Mazzella G, Fusaroli P, Pezzoli A, Azzaroli F, Mazzeo C, Zambonin L, Simoni P, Festi D, Roda E
Department of Internal Medicine and Gastroenterology, University of Bologna, Italy.
Dig Dis Sci. 1999 Dec;44(12):2478-83. doi: 10.1023/a:1026687022202.
As immunosuppressive agents, corticosteroids may be considered an appropriate treatment for primary biliary cirrhosis, even if bone loss and other side effects may occur. We studied biliary lipid metabolism in 10 nonicteric patients, with histologically proven primary biliary cirrhosis (stage I-IV). We administered methylprednisolone (24 mg daily) for 30 days to ascertain its effects on biliary lipid metabolism, which are largely still unknown. All patients underwent a 30-day drug-washout period before entering the trial. The following parameters were studied before and after methylprednisolone treatment: serum biochemistry; cholic acid pool size, kinetics and synthesis; biliary lipid secretion; biliary bile acid pattern; biliary lipid molar percentage; and cholesterol saturation index. Methylprednisolone induced a statistically significant (Wilcoxon rank test) increase in cholic acid turnover (from 0.26+/-0.04 to 0.50+/-0.05 K/day, P = 0.005) and synthesis (from 0.42+/-0.12 to 0.78+/-0.11 mmol/day, P = 0.04), and in bile deoxycholic acid molar percentage (from 19.4+/-2.7 to 30.6+/-4.4% molar, P = 0.01). On the other hand, a significant decrease in biliary cholesterol molar percentage (from 7.9+/-0.7 to 6.4+/-0.5% molar, P = 0.005), cholesterol saturation index (from 1.11+/-0.11 to 0.95+/-0.07, P = 0.05), and biliary cholesterol secretion (from 64.7+/-5.4 to 53.0+/-4.5 micromol/hr, P = 0.005) was observed. These findings show that short-term administration of methylprednisolone in patients with primary biliary cirrhosis does not induce expansion of the cholic acid pool but increases cholic acid synthesis and turnover, as well as intestinal production of deoxycholic acid. If long-term treatment is considered, the beneficial immunosuppressive effects of corticosteroids have to be weighed against the hepatotoxic properties of deoxycholic acid.

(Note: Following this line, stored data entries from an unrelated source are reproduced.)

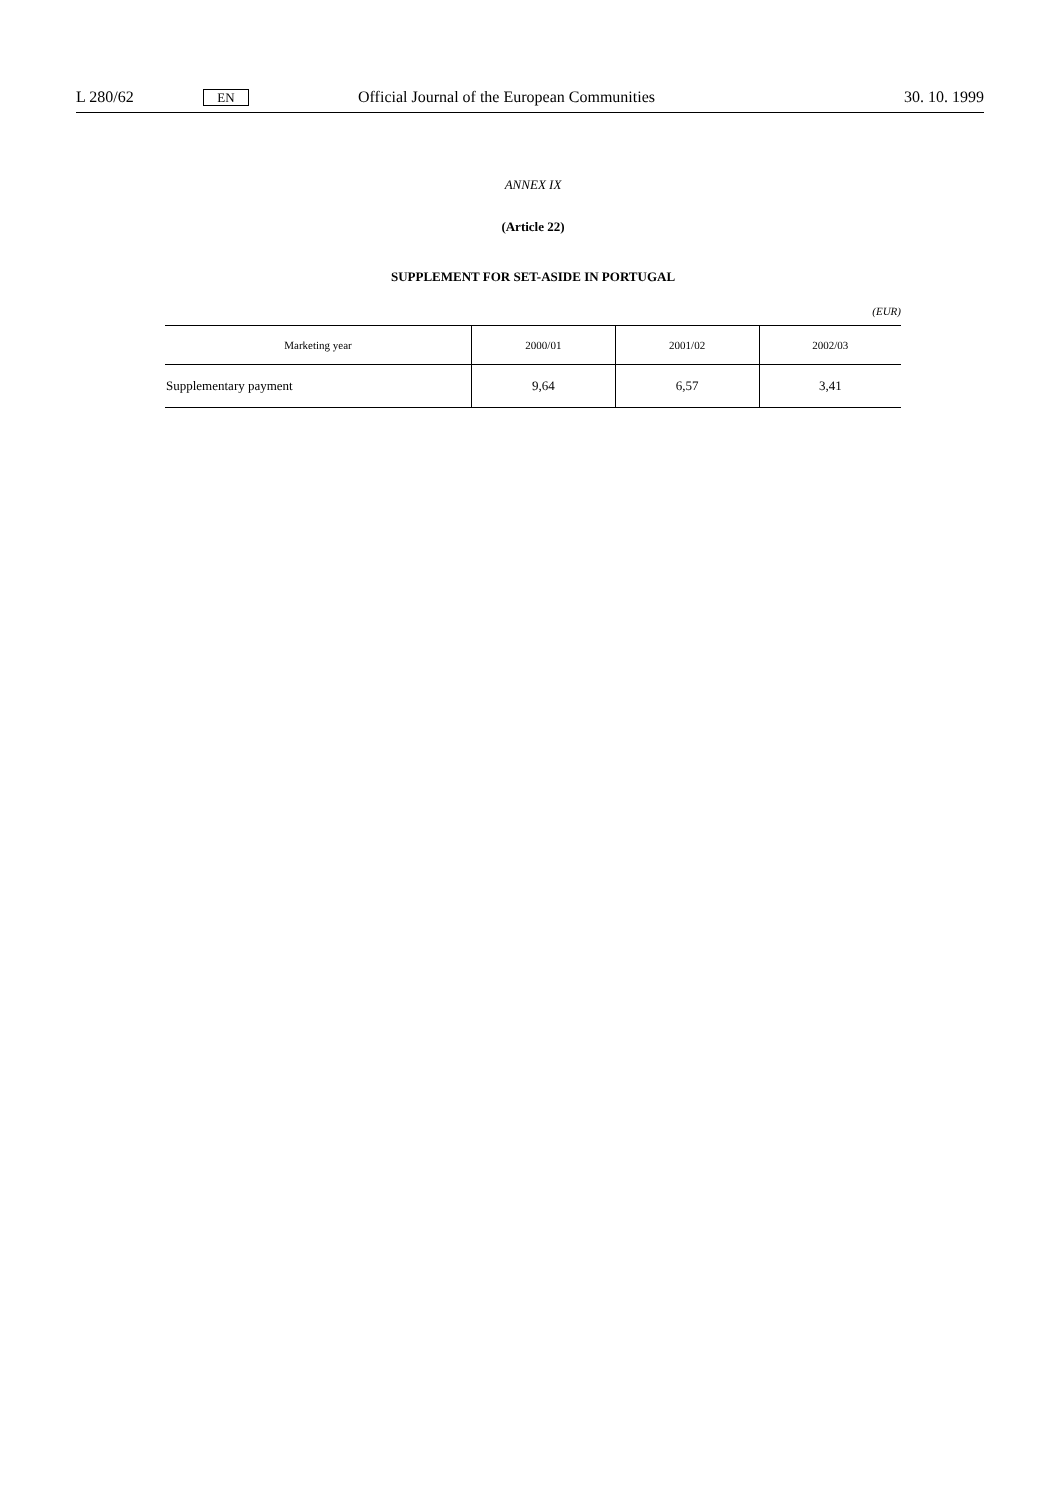L 280/62 EN Official Journal of the European Communities 30. 10. 1999
ANNEX IX
(Article 22)
SUPPLEMENT FOR SET-ASIDE IN PORTUGAL
(EUR)
| Marketing year | 2000/01 | 2001/02 | 2002/03 |
| --- | --- | --- | --- |
| Supplementary payment | 9,64 | 6,57 | 3,41 |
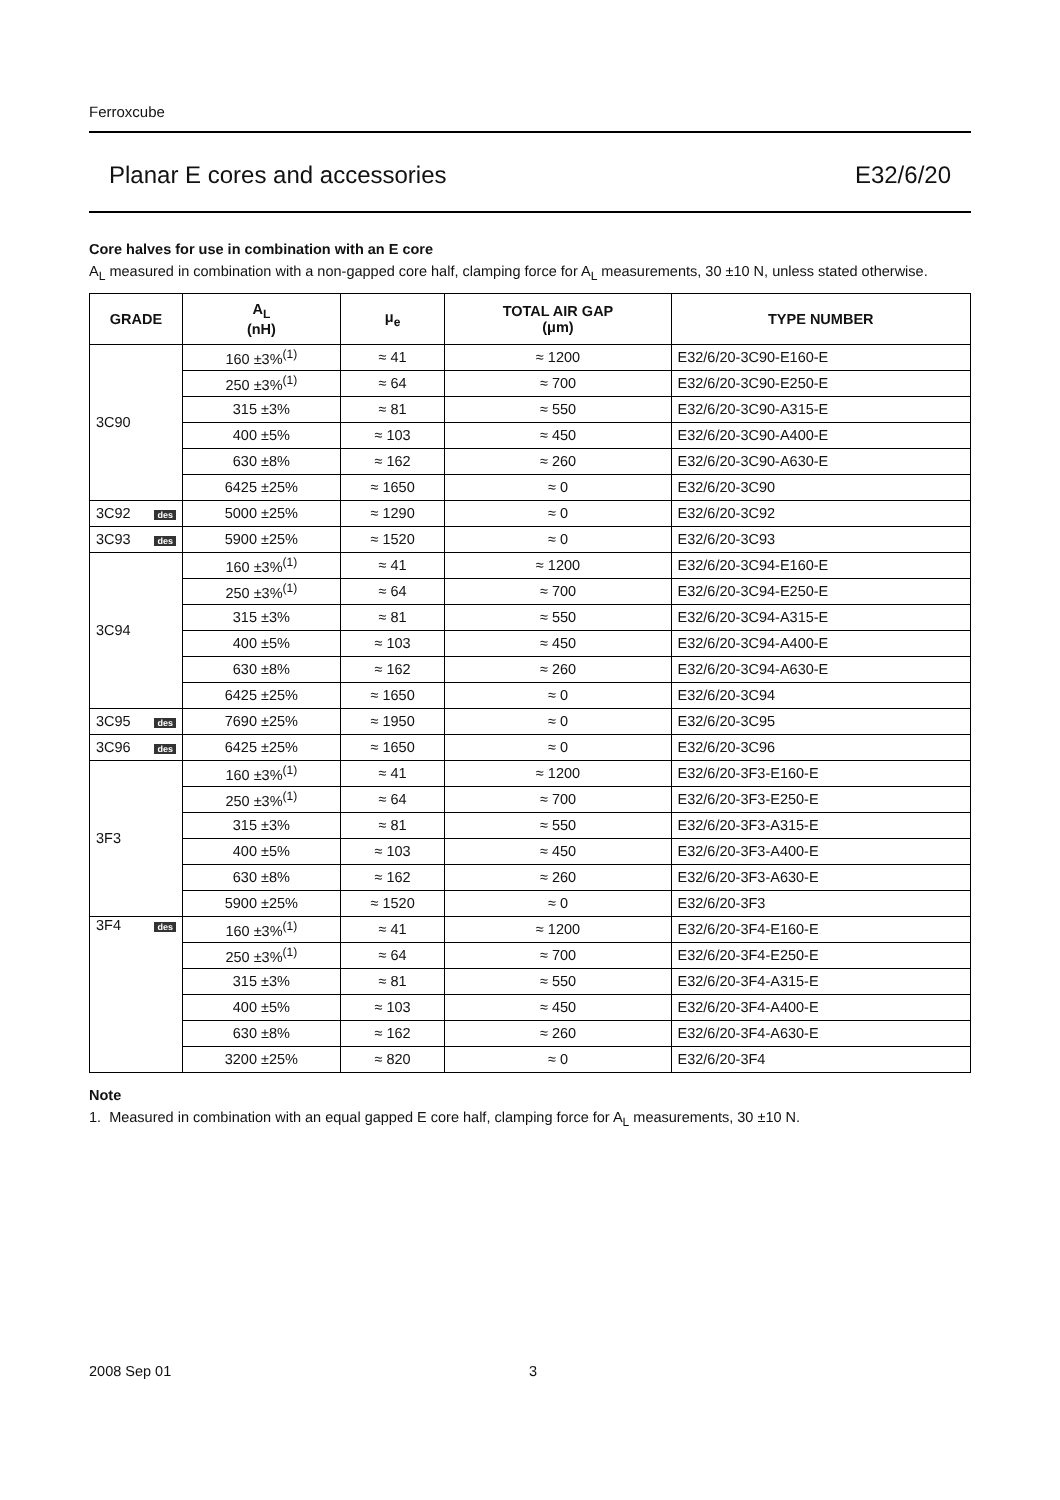Ferroxcube
Planar E cores and accessories E32/6/20
Core halves for use in combination with an E core
A<sub>L</sub> measured in combination with a non-gapped core half, clamping force for A<sub>L</sub> measurements, 30 ±10 N, unless stated otherwise.
| GRADE | A<sub>L</sub> (nH) | μ<sub>e</sub> | TOTAL AIR GAP (μm) | TYPE NUMBER |
| --- | --- | --- | --- | --- |
| 3C90 | 160 ±3%<sup>(1)</sup> | ≈ 41 | ≈ 1200 | E32/6/20-3C90-E160-E |
| | 250 ±3%<sup>(1)</sup> | ≈ 64 | ≈ 700 | E32/6/20-3C90-E250-E |
| | 315 ±3% | ≈ 81 | ≈ 550 | E32/6/20-3C90-A315-E |
| | 400 ±5% | ≈ 103 | ≈ 450 | E32/6/20-3C90-A400-E |
| | 630 ±8% | ≈ 162 | ≈ 260 | E32/6/20-3C90-A630-E |
| | 6425 ±25% | ≈ 1650 | ≈ 0 | E32/6/20-3C90 |
| 3C92 des | 5000 ±25% | ≈ 1290 | ≈ 0 | E32/6/20-3C92 |
| 3C93 des | 5900 ±25% | ≈ 1520 | ≈ 0 | E32/6/20-3C93 |
| 3C94 | 160 ±3%<sup>(1)</sup> | ≈ 41 | ≈ 1200 | E32/6/20-3C94-E160-E |
| | 250 ±3%<sup>(1)</sup> | ≈ 64 | ≈ 700 | E32/6/20-3C94-E250-E |
| | 315 ±3% | ≈ 81 | ≈ 550 | E32/6/20-3C94-A315-E |
| | 400 ±5% | ≈ 103 | ≈ 450 | E32/6/20-3C94-A400-E |
| | 630 ±8% | ≈ 162 | ≈ 260 | E32/6/20-3C94-A630-E |
| | 6425 ±25% | ≈ 1650 | ≈ 0 | E32/6/20-3C94 |
| 3C95 des | 7690 ±25% | ≈ 1950 | ≈ 0 | E32/6/20-3C95 |
| 3C96 des | 6425 ±25% | ≈ 1650 | ≈ 0 | E32/6/20-3C96 |
| 3F3 | 160 ±3%<sup>(1)</sup> | ≈ 41 | ≈ 1200 | E32/6/20-3F3-E160-E |
| | 250 ±3%<sup>(1)</sup> | ≈ 64 | ≈ 700 | E32/6/20-3F3-E250-E |
| | 315 ±3% | ≈ 81 | ≈ 550 | E32/6/20-3F3-A315-E |
| | 400 ±5% | ≈ 103 | ≈ 450 | E32/6/20-3F3-A400-E |
| | 630 ±8% | ≈ 162 | ≈ 260 | E32/6/20-3F3-A630-E |
| | 5900 ±25% | ≈ 1520 | ≈ 0 | E32/6/20-3F3 |
| 3F4 des | 160 ±3%<sup>(1)</sup> | ≈ 41 | ≈ 1200 | E32/6/20-3F4-E160-E |
| | 250 ±3%<sup>(1)</sup> | ≈ 64 | ≈ 700 | E32/6/20-3F4-E250-E |
| | 315 ±3% | ≈ 81 | ≈ 550 | E32/6/20-3F4-A315-E |
| | 400 ±5% | ≈ 103 | ≈ 450 | E32/6/20-3F4-A400-E |
| | 630 ±8% | ≈ 162 | ≈ 260 | E32/6/20-3F4-A630-E |
| | 3200 ±25% | ≈ 820 | ≈ 0 | E32/6/20-3F4 |
Note
1. Measured in combination with an equal gapped E core half, clamping force for A<sub>L</sub> measurements, 30 ±10 N.
2008 Sep 01 3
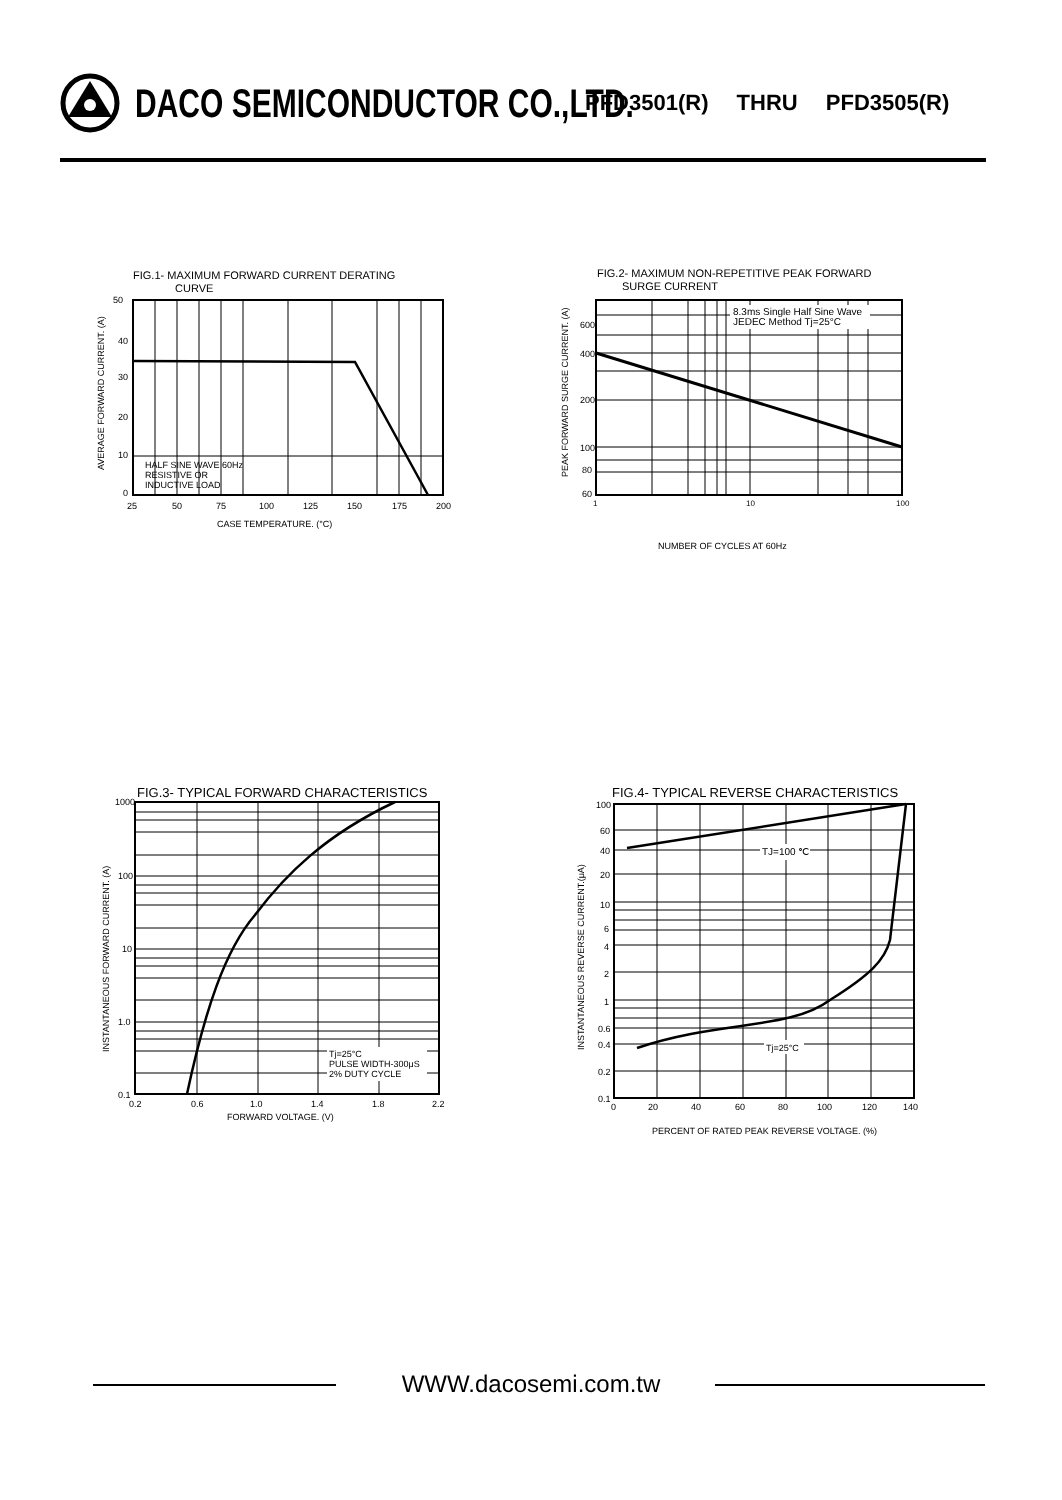DACO SEMICONDUCTOR CO.,LTD.
PFD3501(R) THRU PFD3505(R)
FIG.1- MAXIMUM FORWARD CURRENT DERATING
CURVE
50
40
30
20
10
0
HALF SINE WAVE 60Hz
RESISTIVE OR
INDUCTIVE LOAD
25
50
75
100
125
150
175
200
CASE TEMPERATURE. (°C)
AVERAGE FORWARD CURRENT. (A)
FIG.2- MAXIMUM NON-REPETITIVE PEAK FORWARD
SURGE CURRENT
8.3ms Single Half Sine Wave
JEDEC Method Tj=25°C
600
400
200
100
80
60
1
10
100
NUMBER OF CYCLES AT 60Hz
PEAK FORWARD SURGE CURRENT. (A)
FIG.3- TYPICAL FORWARD CHARACTERISTICS
Tj=25°C
PULSE WIDTH-300μS
2% DUTY CYCLE
1000
100
10
1.0
0.1
0.2
0.6
1.0
1.4
1.8
2.2
FORWARD VOLTAGE. (V)
INSTANTANEOUS FORWARD CURRENT. (A)
FIG.4- TYPICAL REVERSE CHARACTERISTICS
TJ=100 ℃
Tj=25°C
100
60
40
20
10
6
4
2
1
0.6
0.4
0.2
0.1
0
20
40
60
80
100
120
140
PERCENT OF RATED PEAK REVERSE VOLTAGE. (%)
INSTANTANEOUS REVERSE CURRENT.(μA)
WWW.dacosemi.com.tw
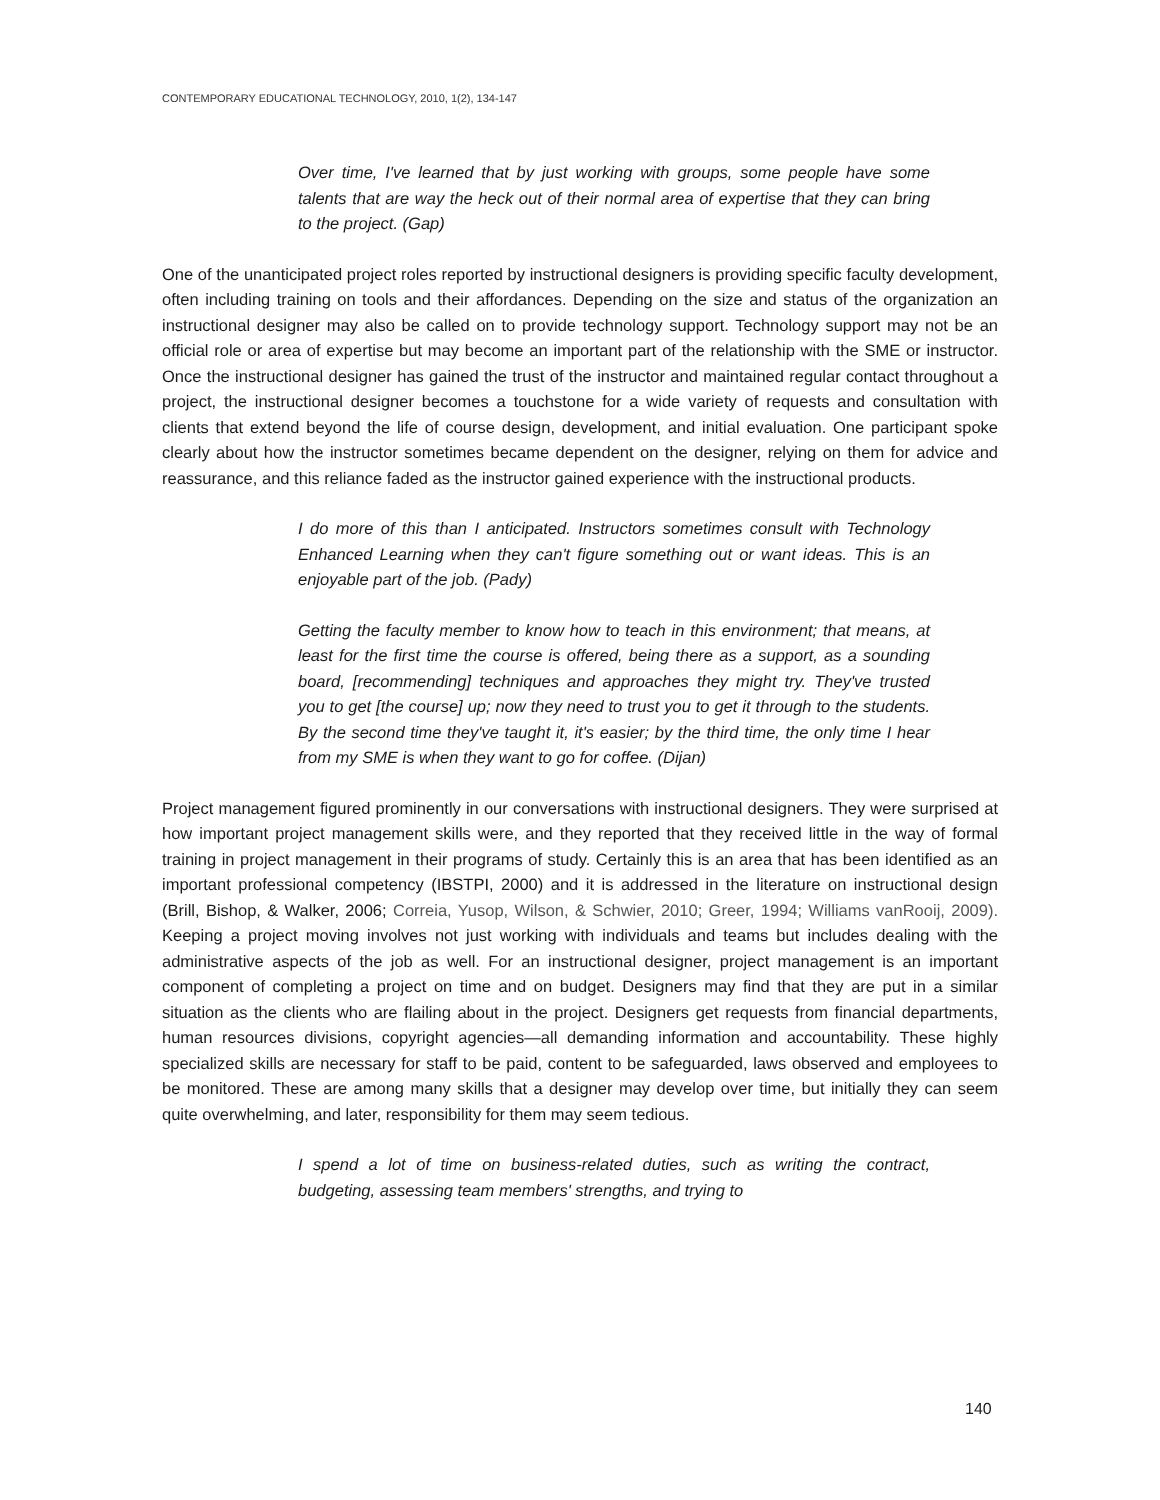CONTEMPORARY EDUCATIONAL TECHNOLOGY, 2010, 1(2), 134-147
Over time, I've learned that by just working with groups, some people have some talents that are way the heck out of their normal area of expertise that they can bring to the project. (Gap)
One of the unanticipated project roles reported by instructional designers is providing specific faculty development, often including training on tools and their affordances. Depending on the size and status of the organization an instructional designer may also be called on to provide technology support. Technology support may not be an official role or area of expertise but may become an important part of the relationship with the SME or instructor. Once the instructional designer has gained the trust of the instructor and maintained regular contact throughout a project, the instructional designer becomes a touchstone for a wide variety of requests and consultation with clients that extend beyond the life of course design, development, and initial evaluation. One participant spoke clearly about how the instructor sometimes became dependent on the designer, relying on them for advice and reassurance, and this reliance faded as the instructor gained experience with the instructional products.
I do more of this than I anticipated. Instructors sometimes consult with Technology Enhanced Learning when they can't figure something out or want ideas. This is an enjoyable part of the job. (Pady)
Getting the faculty member to know how to teach in this environment; that means, at least for the first time the course is offered, being there as a support, as a sounding board, [recommending] techniques and approaches they might try. They've trusted you to get [the course] up; now they need to trust you to get it through to the students. By the second time they've taught it, it's easier; by the third time, the only time I hear from my SME is when they want to go for coffee. (Dijan)
Project management figured prominently in our conversations with instructional designers. They were surprised at how important project management skills were, and they reported that they received little in the way of formal training in project management in their programs of study. Certainly this is an area that has been identified as an important professional competency (IBSTPI, 2000) and it is addressed in the literature on instructional design (Brill, Bishop, & Walker, 2006; Correia, Yusop, Wilson, & Schwier, 2010; Greer, 1994; Williams vanRooij, 2009). Keeping a project moving involves not just working with individuals and teams but includes dealing with the administrative aspects of the job as well. For an instructional designer, project management is an important component of completing a project on time and on budget. Designers may find that they are put in a similar situation as the clients who are flailing about in the project. Designers get requests from financial departments, human resources divisions, copyright agencies—all demanding information and accountability. These highly specialized skills are necessary for staff to be paid, content to be safeguarded, laws observed and employees to be monitored. These are among many skills that a designer may develop over time, but initially they can seem quite overwhelming, and later, responsibility for them may seem tedious.
I spend a lot of time on business-related duties, such as writing the contract, budgeting, assessing team members' strengths, and trying to
140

作为免疫抑制剂,即使可能会发生骨质流失和其他副作用,皮质类固醇仍可被视为原发性胆汁性肝硬化的一种合适治疗方法。我们研究了10名非黄疸患者的胆汁脂质代谢情况,这些患者经组织学证实患有原发性胆汁性肝硬化(I-IV期)。我们给予甲泼尼龙(每日24毫克),持续30天,以确定其对胆汁脂质代谢的影响,而这在很大程度上仍不清楚。所有患者在进入试验前都经历了30天的药物洗脱期。在甲泼尼龙治疗前后研究了以下参数:血清生化指标;胆酸池大小、动力学和合成;胆汁脂质分泌;胆汁酸模式;胆汁脂质摩尔百分比;以及胆固醇饱和指数。甲泼尼龙使胆酸周转率(从0.26±0.04增至0.50±0.05K/天,P = 0.005)和合成(从0.42±0.12增至0.78±0.11毫摩尔/天,P = 0.04),以及胆汁中脱氧胆酸摩尔百分比(从19.4±2.7增至30.6±4.4%摩尔,P = 0.0)有统计学意义的增加(Wilcoxon秩和检验)。另一方面,观察到胆汁中胆固醇摩尔百分比(从7.9±0.7降至6.4±0.5%摩尔,P = 0.005)、胆固醇饱和指数(从1.11±0.11降至0.95±0.07,P = 0.05)以及胆汁胆固醇分泌(从64.7±5.4降至53.0±4.5微摩尔/小时,P = 0.005)有显著下降。这些发现表明,在原发性胆汁性肝硬化患者中短期给予甲泼尼龙不会导致胆酸池扩大,但会增加胆酸合成和周转率,以及脱氧胆酸的肠道生成。如果考虑长期治疗,皮质类固醇的有益免疫抑制作用必须与脱氧胆酸的肝毒性特性相权衡。